SQLRIGHT (OUTER) JOIN

RIGHT (OUTER) JOIN

A RIGHT JOIN (or RIGHT OUTER JOIN) is the mirror image of a LEFT JOIN: it returns every row from the right table, regardless of whether it has a match in the left table, filling in NULL for any left-table columns when there is no match. Everything you know about LEFT JOIN applies here — just with the tables swapped.

Worked example

Using the same customers and orders tables, a RIGHT JOIN from customers to orders returns every order, including order 105, which references a customer_id (99) that does not exist in customers.

Every order, with customer details if available

SQL
SELECT c.name, o.order_id, o.amount
FROM customers c
RIGHT JOIN orders o
  ON c.customer_id = o.customer_id
ORDER BY o.order_id;
name   | order_id | amount
-------+----------+-------
Alice  | 101      | 250.00
Alice  | 102      | 75.50
Bob    | 103      | 300.00
Carol  | 104      | 120.00
NULL   | 105      | 45.00

Order 105 still shows up, but with NULL in place of a customer name, because no row in customers has customer_id 99. This is useful for exactly the kind of data-integrity check you would expect: finding "orphan" rows in the right table that do not point to anything real on the left.

Why RIGHT JOIN is rare in practice
RIGHT JOIN can always be rewritten as a LEFT JOIN
Every RIGHT JOIN can be rewritten as an equivalent LEFT JOIN simply by swapping the order of the two tables.
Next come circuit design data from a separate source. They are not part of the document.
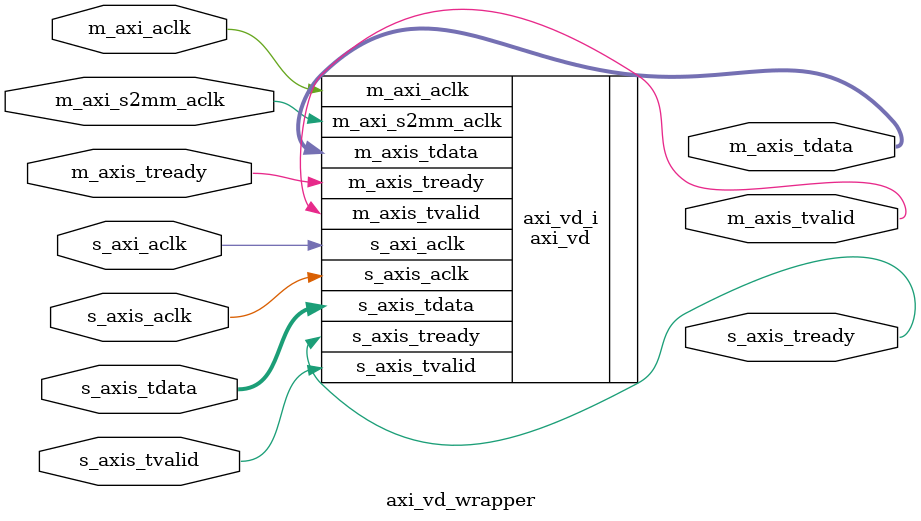
<source format=v>
`timescale 1 ps / 1 ps

module axi_vd_wrapper
   (m_axi_aclk,
    m_axi_s2mm_aclk,
    m_axis_tdata,
    m_axis_tready,
    m_axis_tvalid,
    s_axi_aclk,
    s_axis_aclk,
    s_axis_tdata,
    s_axis_tready,
    s_axis_tvalid);
  input m_axi_aclk;
  input m_axi_s2mm_aclk;
  output [31:0]m_axis_tdata;
  input m_axis_tready;
  output m_axis_tvalid;
  input s_axi_aclk;
  input s_axis_aclk;
  input [31:0]s_axis_tdata;
  output s_axis_tready;
  input s_axis_tvalid;

  wire m_axi_aclk;
  wire m_axi_s2mm_aclk;
  wire [31:0]m_axis_tdata;
  wire m_axis_tready;
  wire m_axis_tvalid;
  wire s_axi_aclk;
  wire s_axis_aclk;
  wire [31:0]s_axis_tdata;
  wire s_axis_tready;
  wire s_axis_tvalid;

  axi_vd axi_vd_i
       (.m_axi_aclk(m_axi_aclk),
        .m_axi_s2mm_aclk(m_axi_s2mm_aclk),
        .m_axis_tdata(m_axis_tdata),
        .m_axis_tready(m_axis_tready),
        .m_axis_tvalid(m_axis_tvalid),
        .s_axi_aclk(s_axi_aclk),
        .s_axis_aclk(s_axis_aclk),
        .s_axis_tdata(s_axis_tdata),
        .s_axis_tready(s_axis_tready),
        .s_axis_tvalid(s_axis_tvalid));
endmodule

</source>
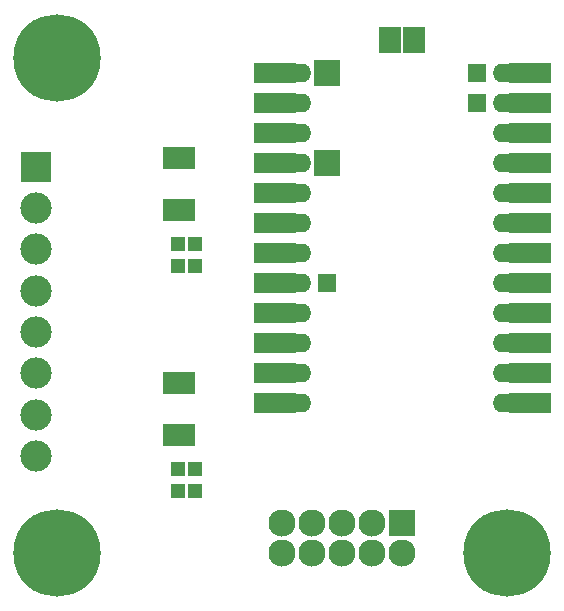
<source format=gts>
G04 #@! TF.FileFunction,Soldermask,Top*
%FSLAX46Y46*%
G04 Gerber Fmt 4.6, Leading zero omitted, Abs format (unit mm)*
G04 Created by KiCad (PCBNEW 4.0.4-stable) date Sunday, November 27, 2016 'PMt' 03:20:47 PM*
%MOMM*%
%LPD*%
G01*
G04 APERTURE LIST*
%ADD10C,0.100000*%
%ADD11O,2.400000X1.600000*%
%ADD12R,3.575000X1.670000*%
%ADD13R,2.178000X2.178000*%
%ADD14R,1.543000X1.543000*%
%ADD15R,1.924000X2.178000*%
%ADD16R,1.200000X1.150000*%
%ADD17R,2.650000X2.650000*%
%ADD18C,2.650000*%
%ADD19R,0.700000X1.850000*%
%ADD20C,7.400000*%
%ADD21C,1.000000*%
%ADD22C,2.300000*%
%ADD23R,2.300000X2.300000*%
G04 APERTURE END LIST*
D10*
D11*
X43180000Y45720000D03*
X25400000Y45720000D03*
X43180000Y43180000D03*
X25400000Y43180000D03*
X43180000Y40640000D03*
X25400000Y40640000D03*
X43180000Y38100000D03*
X25400000Y38100000D03*
X43180000Y35560000D03*
X25400000Y35560000D03*
X43180000Y33020000D03*
X25400000Y33020000D03*
X43180000Y30480000D03*
X25400000Y30480000D03*
X43180000Y27940000D03*
X25400000Y27940000D03*
X43180000Y25400000D03*
X25400000Y25400000D03*
X43180000Y22860000D03*
X25400000Y22860000D03*
X43180000Y20320000D03*
X25400000Y20320000D03*
X43180000Y17780000D03*
X25400000Y17780000D03*
D12*
X23495000Y45720000D03*
X23495000Y43180000D03*
X23495000Y40640000D03*
X23495000Y38100000D03*
X23495000Y35560000D03*
X23495000Y33020000D03*
X23495000Y30480000D03*
X23495000Y27940000D03*
X23495000Y25400000D03*
X23495000Y22860000D03*
X23495000Y20320000D03*
X23495000Y17780000D03*
X45085000Y17780000D03*
X45085000Y20320000D03*
X45085000Y22860000D03*
X45085000Y25400000D03*
X45085000Y27940000D03*
X45085000Y30480000D03*
X45085000Y33020000D03*
X45085000Y35560000D03*
X45085000Y38100000D03*
X45085000Y40640000D03*
X45085000Y43180000D03*
X45085000Y45720000D03*
D13*
X27940000Y45720000D03*
X27940000Y38100000D03*
D14*
X27940000Y27940000D03*
X40640000Y43180000D03*
X40640000Y45720000D03*
D15*
X35306000Y48514000D03*
X33274000Y48514000D03*
D16*
X15280000Y29335000D03*
X16780000Y29335000D03*
X15280000Y10285000D03*
X16780000Y10285000D03*
X15280000Y31240000D03*
X16780000Y31240000D03*
X15280000Y12190000D03*
X16780000Y12190000D03*
D17*
X3330000Y37775000D03*
D18*
X3330000Y34275000D03*
X3330000Y30775000D03*
X3330000Y27275000D03*
X3330000Y23775000D03*
X3330000Y20275000D03*
X3330000Y16775000D03*
X3330000Y13275000D03*
D19*
X16395000Y34120000D03*
X16395000Y38520000D03*
X15895000Y34120000D03*
X15895000Y38520000D03*
X15395000Y34120000D03*
X15395000Y38520000D03*
X14895000Y34120000D03*
X14895000Y38520000D03*
X14395000Y34120000D03*
X14395000Y38520000D03*
X16395000Y15070000D03*
X16395000Y19470000D03*
X15895000Y15070000D03*
X15895000Y19470000D03*
X15395000Y15070000D03*
X15395000Y19470000D03*
X14895000Y15070000D03*
X14895000Y19470000D03*
X14395000Y15070000D03*
X14395000Y19470000D03*
D20*
X43180000Y5080000D03*
D21*
X45805000Y5080000D03*
X45036155Y3223845D03*
X43180000Y2455000D03*
X41323845Y3223845D03*
X40555000Y5080000D03*
X41323845Y6936155D03*
X43180000Y7705000D03*
X45036155Y6936155D03*
D20*
X5080000Y46990000D03*
D21*
X7705000Y46990000D03*
X6936155Y45133845D03*
X5080000Y44365000D03*
X3223845Y45133845D03*
X2455000Y46990000D03*
X3223845Y48846155D03*
X5080000Y49615000D03*
X6936155Y48846155D03*
D20*
X5080000Y5080000D03*
D21*
X7705000Y5080000D03*
X6936155Y3223845D03*
X5080000Y2455000D03*
X3223845Y3223845D03*
X2455000Y5080000D03*
X3223845Y6936155D03*
X5080000Y7705000D03*
X6936155Y6936155D03*
D22*
X34290000Y5080000D03*
D23*
X34290000Y7620000D03*
D22*
X31750000Y5080000D03*
X31750000Y7620000D03*
X29210000Y5080000D03*
X29210000Y7620000D03*
X26670000Y5080000D03*
X26670000Y7620000D03*
X24130000Y5080000D03*
X24130000Y7620000D03*
M02*

</source>
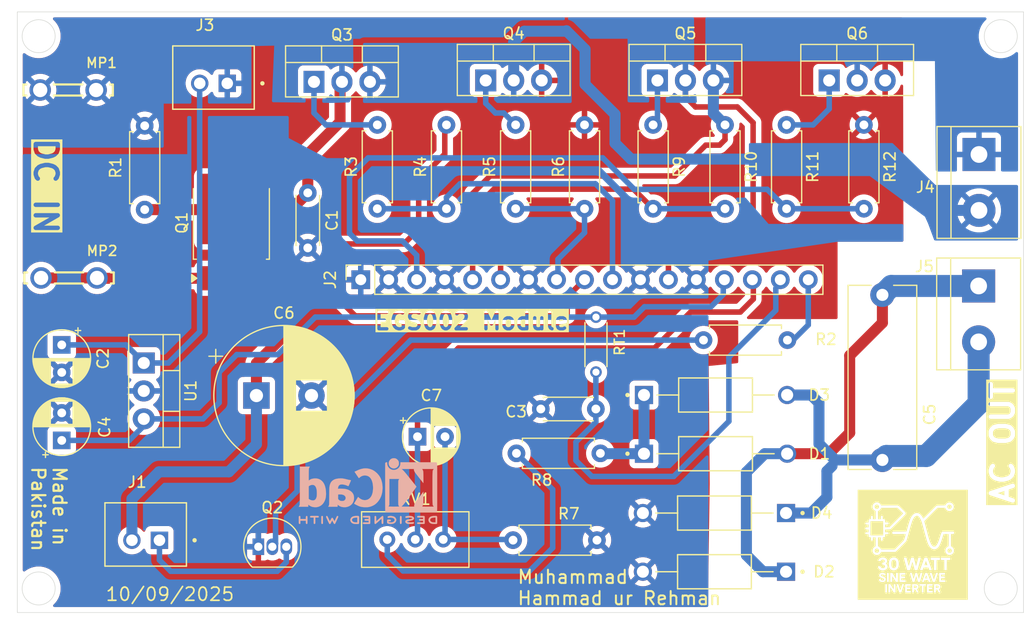
<source format=kicad_pcb>
(kicad_pcb
	(version 20241229)
	(generator "pcbnew")
	(generator_version "9.0")
	(general
		(thickness 1.6)
		(legacy_teardrops no)
	)
	(paper "A4")
	(layers
		(0 "F.Cu" signal)
		(2 "B.Cu" signal)
		(9 "F.Adhes" user "F.Adhesive")
		(11 "B.Adhes" user "B.Adhesive")
		(13 "F.Paste" user)
		(15 "B.Paste" user)
		(5 "F.SilkS" user "F.Silkscreen")
		(7 "B.SilkS" user "B.Silkscreen")
		(1 "F.Mask" user)
		(3 "B.Mask" user)
		(17 "Dwgs.User" user "User.Drawings")
		(19 "Cmts.User" user "User.Comments")
		(21 "Eco1.User" user "User.Eco1")
		(23 "Eco2.User" user "User.Eco2")
		(25 "Edge.Cuts" user)
		(27 "Margin" user)
		(31 "F.CrtYd" user "F.Courtyard")
		(29 "B.CrtYd" user "B.Courtyard")
		(35 "F.Fab" user)
		(33 "B.Fab" user)
		(39 "User.1" user)
		(41 "User.2" user)
		(43 "User.3" user)
		(45 "User.4" user)
	)
	(setup
		(pad_to_mask_clearance 0)
		(allow_soldermask_bridges_in_footprints no)
		(tenting front back)
		(pcbplotparams
			(layerselection 0x00000000_00000000_55555555_5755f5ff)
			(plot_on_all_layers_selection 0x00000000_00000000_00000000_00000000)
			(disableapertmacros no)
			(usegerberextensions yes)
			(usegerberattributes no)
			(usegerberadvancedattributes no)
			(creategerberjobfile yes)
			(dashed_line_dash_ratio 12.000000)
			(dashed_line_gap_ratio 3.000000)
			(svgprecision 4)
			(plotframeref no)
			(mode 1)
			(useauxorigin yes)
			(hpglpennumber 1)
			(hpglpenspeed 20)
			(hpglpendiameter 15.000000)
			(pdf_front_fp_property_popups yes)
			(pdf_back_fp_property_popups yes)
			(pdf_metadata yes)
			(pdf_single_document no)
			(dxfpolygonmode yes)
			(dxfimperialunits yes)
			(dxfusepcbnewfont yes)
			(psnegative no)
			(psa4output no)
			(plot_black_and_white yes)
			(sketchpadsonfab yes)
			(plotpadnumbers no)
			(hidednponfab no)
			(sketchdnponfab yes)
			(crossoutdnponfab yes)
			(subtractmaskfromsilk yes)
			(outputformat 1)
			(mirror no)
			(drillshape 0)
			(scaleselection 1)
			(outputdirectory "gerbers/")
		)
	)
	(net 0 "")
	(net 1 "+12V")
	(net 2 "GND")
	(net 3 "Net-(U1-VI)")
	(net 4 "Net-(J2-Pin_16)")
	(net 5 "+5V")
	(net 6 "N")
	(net 7 "L")
	(net 8 "VFB")
	(net 9 "Net-(C7-Pad2)")
	(net 10 "Net-(D1-PadC)")
	(net 11 "Net-(Q2-C)")
	(net 12 "1LD")
	(net 13 "TR2")
	(net 14 "3HO")
	(net 15 "1HO")
	(net 16 "2LD")
	(net 17 "Net-(J2-Pin_17)")
	(net 18 "TR1")
	(net 19 "Net-(Q1-D)")
	(net 20 "Net-(Q1-G)")
	(net 21 "Net-(Q2-B)")
	(net 22 "Net-(Q3-G)")
	(net 23 "Net-(Q4-G)")
	(net 24 "Net-(Q5-G)")
	(net 25 "Net-(Q6-G)")
	(net 26 "Net-(R8-Pad2)")
	(footprint "Resistor_THT:R_Axial_DIN0207_L6.3mm_D2.5mm_P7.62mm_Horizontal" (layer "F.Cu") (at 99.824444 81.97 90))
	(footprint "Capacitor_THT:C_Rect_L16.5mm_W6.0mm_P15.00mm_MKT" (layer "F.Cu") (at 133.13 89.8 -90))
	(footprint "Connector_PinSocket_2.54mm:PinSocket_1x17_P2.54mm_Vertical" (layer "F.Cu") (at 85.76 88.42 90))
	(footprint "TerminalBlock:TerminalBlock_bornier-2_P5.08mm" (layer "F.Cu") (at 141.87 88.99 -90))
	(footprint "Resistor_THT:R_Axial_DIN0207_L6.3mm_D2.5mm_P7.62mm_Horizontal" (layer "F.Cu") (at 112.31 74.35 -90))
	(footprint "Package_TO_SOT_THT:TO-220-3_Vertical" (layer "F.Cu") (at 112.704 70.31))
	(footprint "Package_TO_SOT_THT:TO-220-3_Vertical" (layer "F.Cu") (at 81.512 70.44))
	(footprint "Package_TO_SOT_THT:TO-220-3_Vertical" (layer "F.Cu") (at 97.108 70.31))
	(footprint "Resistor_THT:R_Axial_DIN0207_L6.3mm_D2.5mm_P7.62mm_Horizontal" (layer "F.Cu") (at 124.505 93.91 180))
	(footprint "LOGO" (layer "F.Cu") (at 135.89 112.51))
	(footprint "Resistor_THT:R_Axial_DIN0207_L6.3mm_D2.5mm_P7.62mm_Horizontal" (layer "F.Cu") (at 93.544444 81.97 90))
	(footprint "Package_TO_SOT_THT:TO-220-3_Vertical" (layer "F.Cu") (at 66.056041 95.99 -90))
	(footprint "WA-MTAB:WA-MTAB_7471287" (layer "F.Cu") (at 59.27 88.26))
	(footprint "B2B-XH-A__LF__SN_:JST_B2B-XH-A__LF__SN_" (layer "F.Cu") (at 72.3875 70.05))
	(footprint "Resistor_THT:R_Axial_DIN0207_L6.3mm_D2.5mm_P7.62mm_Horizontal" (layer "F.Cu") (at 106.08 81.97 90))
	(footprint "Resistor_THT:R_Axial_DIN0207_L6.3mm_D2.5mm_P7.62mm_Horizontal" (layer "F.Cu") (at 107.21 112.09 180))
	(footprint "Resistor_THT:R_Axial_DIN0207_L6.3mm_D2.5mm_P7.62mm_Horizontal" (layer "F.Cu") (at 66.14 74.43 -90))
	(footprint "FR207G:DIOAD1300W80L670D310" (layer "F.Cu") (at 117.88 114.96 180))
	(footprint "TerminalBlock:TerminalBlock_bornier-2_P5.08mm" (layer "F.Cu") (at 141.9 77.04 -90))
	(footprint "FR207G:DIOAD1300W80L670D310" (layer "F.Cu") (at 117.88 109.626667 180))
	(footprint "B2B-XH-A__LF__SN_:JST_B2B-XH-A__LF__SN_"
		(layer "F.Cu")
		(uuid "8f47c1ec-dee8-4163-946b-b5170af4bb9b")
		(at 66.23 111.575)
		(property "Reference" "J1"
			(at -0.775 -4.76 0)
			(layer "F.SilkS")
			(uuid "877cd76a-24a0-4319-855d-702a89dd9da7")
			(effects
				(font
					(size 1 1)
					(thickness 0.15)
				)
			)
		)
		(property "Value" "Fan"
			(at 9.385 4.76 0)
			(layer "F.Fab")
			(uuid "71473196-1029-4a84-8fd2-9f7080bf19ba")
			(effects
				(font
					(size 1 1)
					(thickness 0.15)
				)
			)
		)
		(property "Datasheet" ""
			(at 0 0 0)
			(layer "F.Fab")
			(hide yes)
			(uuid "73fe345b-c741-41e7-b1bf-88dee1c163b0")
			(effects
				(font
					(size 1.27 1.27)
					(thickness 0.15)
				)
			)
		)
		(property "Description" ""
			(at 0 0 0)
			(layer "F.Fab")
			(hide yes)
			(uuid "6e5af299-fc2c-4192-96c2-ceb63082baeb")
			(effects
				(font
					(size 1.27 1.27)
					(thickness 0.15)
				)
			)
		)
		(property "MF" "JST Sales"
			(at 0 0 0)
			(unlocked yes)
			(layer "F.Fab")
			(hide yes)
			(uuid "9e5517a0-7b45-4e3f-a09a-06da178fd4e0")
			(effects
				(font
					(size 1 1)
					(thickness 0.15)
				)
			)
		)
		(property "MAXIMUM_PACKAGE_HEIGHT" "7 mm"
			(at 0 0 0)
			(unlocked yes)
			(layer "F.Fab")
			(hide yes)
			(uuid "8846b5ec-7cc1-448b-bff4-0cecd2ad527d")
			(effects
				(font
					(size 1 1)
					(thickness 0.15)
				)
			)
		)
		(property "Package" "None"
			(at 0 0 0)
			(unlocked yes)
			(layer "F.Fab")
			(hide yes)
			(uuid "0f4ad398-d4b6-4fb6-8f83-526be7d2c64d")
			(effects
				(font
					(size 1 1)
					(thickness 0.15)
				)
			)
		)
		(property "Price" "None"
			(at 0 0 0)
			(unlocked yes)
			(layer "F.Fab")
			(hide yes)
			(uuid "728db128-c439-40b8-811c-44754dfe384c")
			(effects
				(font
					(size 1 1)
					(thickness 0.15)
				)
			)
		)
		(property "Check_prices" "https://www.snapeda.com/parts/B2B-XH-A%20(LF)(SN)/JST+Sales+America+Inc./view-part/?ref=eda"
			(at 0 0 0)
			(unlocked yes)
			(layer "F.Fab")
			(hide yes)
			(uuid "dd203125-6996-47f0-9531-b2db2795fec4")
			(effects
				(font
					(size 1 1)
					(thickness 0.15)
				)
			)
		)
		(property "STANDARD" "Manufacturer Recommendations"
			(at 0 0 0)
			(unlocked yes)
			(layer "F.Fab")
			(hide yes)
			(uuid "afdfd8be-e14b-4862-a878-23e8ab2d23fe")
			(effects
				(font
					(size 1 1)
					(thickness 0.15)
				)
			)
		)
		(property "PARTREV" "N/A"
			(at 0 0 0)
			(unlocked yes)
			(layer "F.Fab")
			(hide yes)
			(uuid "eb550c35-407f-4a70-bf3e-0123d9644a37")
			(effects
				(font
					(size 1 1)
					(thickness 0.15)
				)
			)
		)
		(property "SnapEDA_Link" "https://www.snapeda.com/parts/B2B-XH-A%20(LF)(SN)/JST+Sales+America+Inc./view-part/?ref=snap"
			(at 0 0 0)
			(unlocked yes)
			(layer "F.Fab")
			(hide yes)
			(uuid "f90e1f95-61e8-415c-80ab-055595e5fe56")
			(effects
				(font
					(size 1 1)
					(thickness 0.15)
				)
			)
		)
		(property "MP" "B2B-XH-A (LF)(SN)"
			(at 0 0 0)
			(unlocked yes)
			(layer "F.Fab")
			(hide yes)
			(uuid "3f7640f0-06f2-4e66-84ae-6ab73bd09bea")
			(effects
				(font
					(size 1 1)
					(thickness 0.15)
				)
			)
		)
		(property "Purchase-URL" "https://www.snapeda.com/api/url_track_click_mouser/?unipart_id=1904846&manufacturer=JST Sales&part_name=B2B-XH-A (LF)(SN)&search_term=b2b-xh-a_lf__sn_"
			(at 0 0 0)
			(unlocked yes)
			(layer "F.Fab")
			(hide yes)
			(uuid "2c0f1d12-d1a3-4ac3-aa00-7c09bbed0584")
			(effects
				(font
					(size 1 1)
					(thickness 0.15)
				)
			)
		)
		(property "Description_1" "\nConnector Header Through Hole 2 position 0.098 (2.50mm)\n"
			(at 0 0 0)
			(unlocked yes)
			(layer "F.Fab")
			(hide yes)
			(uuid "6781f4d5-7afa-454c-8eb3-508737965eff")
			(effects
				(font
					(size 1 1)
					(thickness 0.15)
				)
			)
		)
		(property "MANUFACTURER" "JST Sales America Inc."
			(at 0 0 0)
			(unlocked yes)
			(layer "F.Fab")
			(hide yes)
			(uuid "33d13450-fb55-4fa1-8a3d-c71bea807641")
			(effects
				(font
					(size 1 1)
					(thickness 0.15)
				)
			)
		)
		(property "Availability" "In Stock"
			(at 0 0 0)
			(unlocked yes)
			(layer "F.Fab")
			(hide yes)
			(uuid "00e07d9b-8efa-4146-ae4a-e50a7bcecc7a")
			(effects
				(font
					(size 1 1)
					(thickness 0.15)
				)
			)
		)
		(property "SNAPEDA_PN" "B2B-XH-A (LF)(SN)"
			(at 0 0 0)
			(unlocked yes)
			(layer "F.Fab")
			(hide yes)
			(uuid "ca97b130-81f7-42a3-b860-9f91bcb04c9f")
			(effects
				(font
					(size 1 1)
					(thickness 0.15)
				)
			)
		)
		(path "/18fa7baf-d241-42e1-8fd5-1b3c5423cfae")
		(sheetname "/")
		(sheetfile "sine_wave_inverter.kicad_sch")
		(attr through
... [580741 chars truncated]
</source>
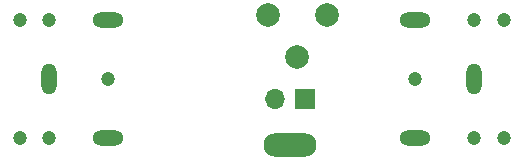
<source format=gbr>
%TF.GenerationSoftware,KiCad,Pcbnew,(6.0.0)*%
%TF.CreationDate,2022-02-18T01:59:25+09:00*%
%TF.ProjectId,mic pre,6d696320-7072-4652-9e6b-696361645f70,rev?*%
%TF.SameCoordinates,Original*%
%TF.FileFunction,Soldermask,Bot*%
%TF.FilePolarity,Negative*%
%FSLAX46Y46*%
G04 Gerber Fmt 4.6, Leading zero omitted, Abs format (unit mm)*
G04 Created by KiCad (PCBNEW (6.0.0)) date 2022-02-18 01:59:25*
%MOMM*%
%LPD*%
G01*
G04 APERTURE LIST*
%ADD10C,2.000000*%
%ADD11R,1.700000X1.700000*%
%ADD12O,1.700000X1.700000*%
%ADD13C,1.200000*%
%ADD14O,2.616000X1.308000*%
%ADD15O,1.308000X2.616000*%
%ADD16O,4.500000X2.000000*%
G04 APERTURE END LIST*
D10*
%TO.C,SW1*%
X156500000Y-94600000D03*
X154000000Y-98100000D03*
X151500000Y-94600000D03*
%TD*%
D11*
%TO.C,J1*%
X154640000Y-101700000D03*
D12*
X152100000Y-101700000D03*
%TD*%
D13*
%TO.C,J3*%
X171500000Y-105000000D03*
X169000000Y-105000000D03*
X164000000Y-100000000D03*
X169000000Y-95000000D03*
X171500000Y-95000000D03*
D14*
X164000000Y-105000000D03*
D15*
X169000000Y-100000000D03*
D14*
X164000000Y-95000000D03*
%TD*%
D13*
%TO.C,J2*%
X138000000Y-100000000D03*
X130500000Y-95000000D03*
X133000000Y-105000000D03*
X133000000Y-95000000D03*
X130500000Y-105000000D03*
D14*
X138000000Y-95000000D03*
D15*
X133000000Y-100000000D03*
D14*
X138000000Y-105000000D03*
%TD*%
D16*
%TO.C,REF\u002A\u002A*%
X153400000Y-105600000D03*
%TD*%
M02*

</source>
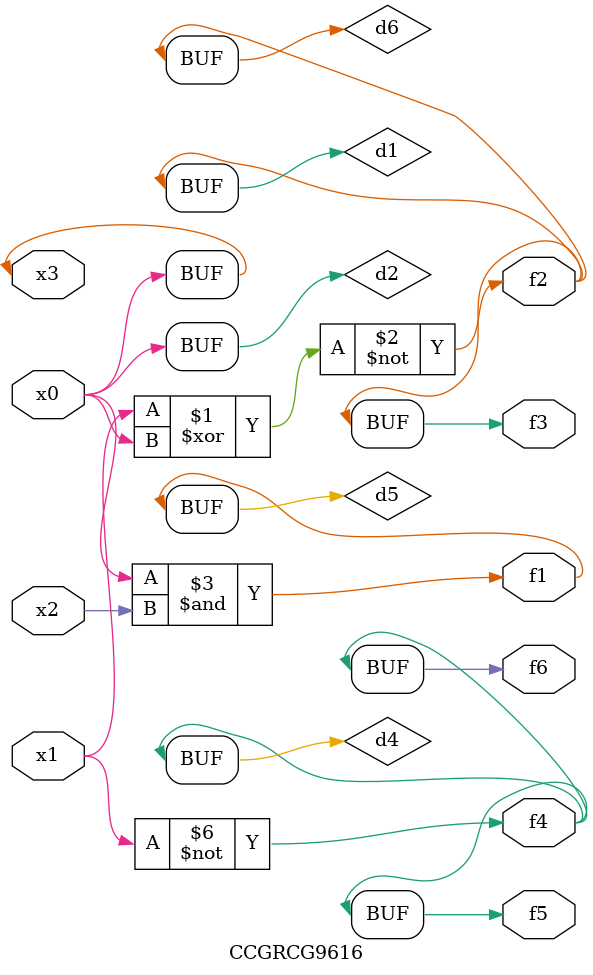
<source format=v>
module CCGRCG9616(
	input x0, x1, x2, x3,
	output f1, f2, f3, f4, f5, f6
);

	wire d1, d2, d3, d4, d5, d6;

	xnor (d1, x1, x3);
	buf (d2, x0, x3);
	nand (d3, x0, x2);
	not (d4, x1);
	nand (d5, d3);
	or (d6, d1);
	assign f1 = d5;
	assign f2 = d6;
	assign f3 = d6;
	assign f4 = d4;
	assign f5 = d4;
	assign f6 = d4;
endmodule

</source>
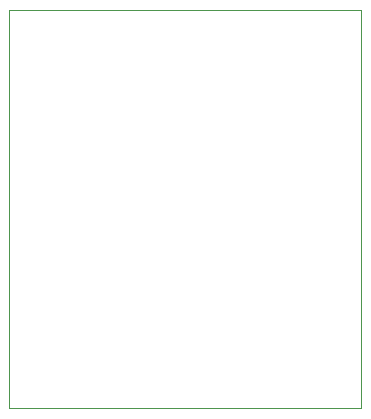
<source format=gm1>
G04 #@! TF.FileFunction,Profile,NP*
%FSLAX46Y46*%
G04 Gerber Fmt 4.6, Leading zero omitted, Abs format (unit mm)*
G04 Created by KiCad (PCBNEW 4.0.2+dfsg1-stable) date Di 23 Mai 2017 03:16:38 CEST*
%MOMM*%
G01*
G04 APERTURE LIST*
%ADD10C,0.100000*%
G04 APERTURE END LIST*
D10*
X76900000Y-90900000D02*
X47100000Y-90900000D01*
X47100000Y-124600000D02*
X76900000Y-124600000D01*
X47100000Y-124600000D02*
X47100000Y-90900000D01*
X76900000Y-90900000D02*
X76900000Y-124600000D01*
M02*

</source>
Because of this, many teams and style guides recommend avoiding RIGHT JOIN entirely and always writing LEFT JOIN instead — it keeps every query in a codebase reading in the same direction (left table is the base, right table is joined in), which makes queries faster to scan and easier to compare.

The same result, written as a LEFT JOIN

SQL
-- Equivalent to the RIGHT JOIN above, but with tables swapped.
SELECT c.name, o.order_id, o.amount
FROM orders o
LEFT JOIN customers c
  ON c.customer_id = o.customer_id
ORDER BY o.order_id;

Both queries return an identical result set. The only difference is which table is listed first in the FROM clause. Since LEFT JOIN is far more common in real codebases, rewriting a RIGHT JOIN as a LEFT JOIN also makes your query easier for teammates to read at a glance.

  • RIGHT JOIN keeps every row from the right table, filling in NULL for unmatched left-table columns.

  • Any RIGHT JOIN can be rewritten as a LEFT JOIN by swapping the table order.

  • Most style guides prefer LEFT JOIN everywhere for consistency, reserving RIGHT JOIN for rare cases.

  • RIGHT JOIN is useful for spotting rows on the "many" side that reference something missing on the other side.